Block copolymers (BCPs) are able to spontaneously self-organize into precise nanoscale structures.^1,2 Thus, these materials have attracted interest in fields ranging from drug delivery and catalysis to lithography.^3–10 Many efforts have been made in the study of the phase behavior, both experimentally and theoretically.^11–13 It is well-known that several parameters can influence the phase diagrams of BCPs. These include the Flory–Huggins interaction parameter (χ), the degree of polymerization (N) and the relative composition fractions (f_x). Recently, some studies have also investigated the effect of dispersity. With increasing dispersity, an increase in domain spacing was reported, resulting in a polymer composition-dependent (de)stabilization of the microphase.^14–16

The morphology as well as the functionality can be fine-tuned using a post-modification process. For example, Feng et al. utilized the efficient thiol–ene click chemistry to post-functionalize poly(styrene-block-butadiene) with different thiol derivatives.¹⁷ The morphology of the obtained BCPs exhibited either cylindrical or lamellar structures, depending on the type and size of the thiol species incorporated. While a lamellar to cylindrical morphology change was observed for bulky thiols, the lamellar nanostructure was maintained when using less bulky thiols. In another work, McCallum et al. reported BCPs with switchable χ-parameters.¹⁸ In particular, BCPs consisting of poly(styrene) (PS) and a polysaccharide were employed, wherein the polar galactose units were protected with more hydrophobic acetonide groups. They demonstrated that the morphology could be switched from disordered (protected BCP) to either cylindrical or lamellar for the deprotected version or between different phases. Using a similar approach, Bosson et al. and Maekawa et al. made use of the para fluorine-thiol modification as an easy and mild method for the tailoring of functional BCP microstructures by varying the thiol functional side chains.^19,20 Another interesting functionality is the incorporation of (photo)crosslinkable units. It has been demonstrated that the stability of the self-assembled BCP phases can be improved by both thermal as well as photocrosslinking.^21–23 Furthermore, the post-functionalization of BCPs with photopolymerizable groups opens new possibilities for precise structuring and processing. Very recently, we have demonstrated the use of self-assembled BCPs for high-resolution two-photon 3D printing.²⁴ In particular, we synthesized BCPs consisting of poly(styrene) (PS) and a polymethacrylate-based copolymer decorated with methacrylate groups. The BCPs were employed for 3D printing resulting in defined nano-ordered 3D structures exhibiting lamellar or cylindric morphologies, depending on the composition.

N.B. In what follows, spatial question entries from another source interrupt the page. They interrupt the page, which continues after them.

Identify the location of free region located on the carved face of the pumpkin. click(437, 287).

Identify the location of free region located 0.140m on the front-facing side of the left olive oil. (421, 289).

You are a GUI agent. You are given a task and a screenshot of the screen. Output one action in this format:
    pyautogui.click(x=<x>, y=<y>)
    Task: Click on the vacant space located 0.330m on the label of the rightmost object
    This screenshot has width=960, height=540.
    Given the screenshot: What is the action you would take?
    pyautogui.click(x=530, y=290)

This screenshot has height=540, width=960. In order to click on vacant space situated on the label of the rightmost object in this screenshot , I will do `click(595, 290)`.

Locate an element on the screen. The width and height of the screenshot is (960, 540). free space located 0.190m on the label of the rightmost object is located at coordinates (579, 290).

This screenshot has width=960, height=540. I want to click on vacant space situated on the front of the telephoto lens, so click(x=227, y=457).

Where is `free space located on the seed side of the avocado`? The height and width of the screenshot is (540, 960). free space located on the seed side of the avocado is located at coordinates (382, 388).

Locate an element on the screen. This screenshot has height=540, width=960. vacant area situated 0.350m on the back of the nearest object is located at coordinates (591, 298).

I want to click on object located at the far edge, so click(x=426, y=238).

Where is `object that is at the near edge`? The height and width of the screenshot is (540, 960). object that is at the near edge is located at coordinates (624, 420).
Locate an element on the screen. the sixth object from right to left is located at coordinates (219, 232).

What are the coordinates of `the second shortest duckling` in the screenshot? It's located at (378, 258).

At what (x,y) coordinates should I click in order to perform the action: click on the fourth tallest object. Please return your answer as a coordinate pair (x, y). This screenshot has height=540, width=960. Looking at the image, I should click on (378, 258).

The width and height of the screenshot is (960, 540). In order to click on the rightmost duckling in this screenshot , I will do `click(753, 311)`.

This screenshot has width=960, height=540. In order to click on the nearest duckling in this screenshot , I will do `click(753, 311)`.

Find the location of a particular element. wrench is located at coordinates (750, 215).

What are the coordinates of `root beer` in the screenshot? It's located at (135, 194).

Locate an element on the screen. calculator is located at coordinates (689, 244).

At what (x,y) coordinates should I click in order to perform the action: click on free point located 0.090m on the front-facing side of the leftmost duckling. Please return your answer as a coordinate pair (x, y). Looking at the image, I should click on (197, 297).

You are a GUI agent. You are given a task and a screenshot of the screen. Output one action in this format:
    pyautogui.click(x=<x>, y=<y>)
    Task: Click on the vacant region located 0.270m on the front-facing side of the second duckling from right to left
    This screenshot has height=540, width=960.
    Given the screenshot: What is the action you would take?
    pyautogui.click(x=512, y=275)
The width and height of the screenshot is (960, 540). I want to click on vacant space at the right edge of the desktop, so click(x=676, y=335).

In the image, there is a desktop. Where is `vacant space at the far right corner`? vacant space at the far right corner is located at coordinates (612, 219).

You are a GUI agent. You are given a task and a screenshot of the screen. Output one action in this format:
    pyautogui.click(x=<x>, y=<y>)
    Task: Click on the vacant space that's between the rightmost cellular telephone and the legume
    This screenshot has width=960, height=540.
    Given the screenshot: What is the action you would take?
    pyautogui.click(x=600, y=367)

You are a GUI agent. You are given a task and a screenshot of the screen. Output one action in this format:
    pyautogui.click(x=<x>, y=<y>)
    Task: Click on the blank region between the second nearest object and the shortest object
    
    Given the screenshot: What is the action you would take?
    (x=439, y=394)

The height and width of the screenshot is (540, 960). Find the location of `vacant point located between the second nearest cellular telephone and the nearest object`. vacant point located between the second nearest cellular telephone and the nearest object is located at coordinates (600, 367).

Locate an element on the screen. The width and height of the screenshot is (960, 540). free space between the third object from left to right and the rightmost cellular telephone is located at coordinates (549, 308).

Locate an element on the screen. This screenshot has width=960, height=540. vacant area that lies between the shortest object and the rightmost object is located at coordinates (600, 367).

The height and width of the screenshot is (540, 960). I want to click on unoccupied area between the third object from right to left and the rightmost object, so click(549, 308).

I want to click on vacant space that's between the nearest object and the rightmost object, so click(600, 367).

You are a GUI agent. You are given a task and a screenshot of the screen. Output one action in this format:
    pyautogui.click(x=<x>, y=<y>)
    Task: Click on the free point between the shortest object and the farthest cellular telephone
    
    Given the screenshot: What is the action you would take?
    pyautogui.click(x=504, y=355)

In order to further expand and rationally design functional and printable BCPs with defined nanostructure, the investigation of the effect of incorporation of photocrosslinkable groups on the morphology is crucial. To this aim, we present herein an in-depth study of this type of BCPs having an A-block-(B-statistical-C) architecture, where A is poly(styrene), B is poly(methylmethacrylate) and C poly(2-hydroxyethyl methacrylate) in the parent copolymers, which can be used for the introduction of a photocrosslinkable group such as methacrylate (Fig. 1). In particular, we synthesized a library of more than twenty well-defined BCPs with various compositions and molecular weights using RAFT polymerization. Subsequent post-functionalization for the introduction of methacrylate groups led to a second library. The morphologies in bulk for the two libraries were carefully characterized by small-angle X-ray scattering (SAXS), scanning electron microcopy (SEM) and infrared scanning near-field optical microscopy (IR-SNOM). By combining all obtained data, we were able to construct phase diagrams for the “two families” (parent copolymers and functionalized copolymers), as well as to study the influence of the post-functionalization on morphology. Importantly, we show that even small changes in the degree of functionalization influence the morphology.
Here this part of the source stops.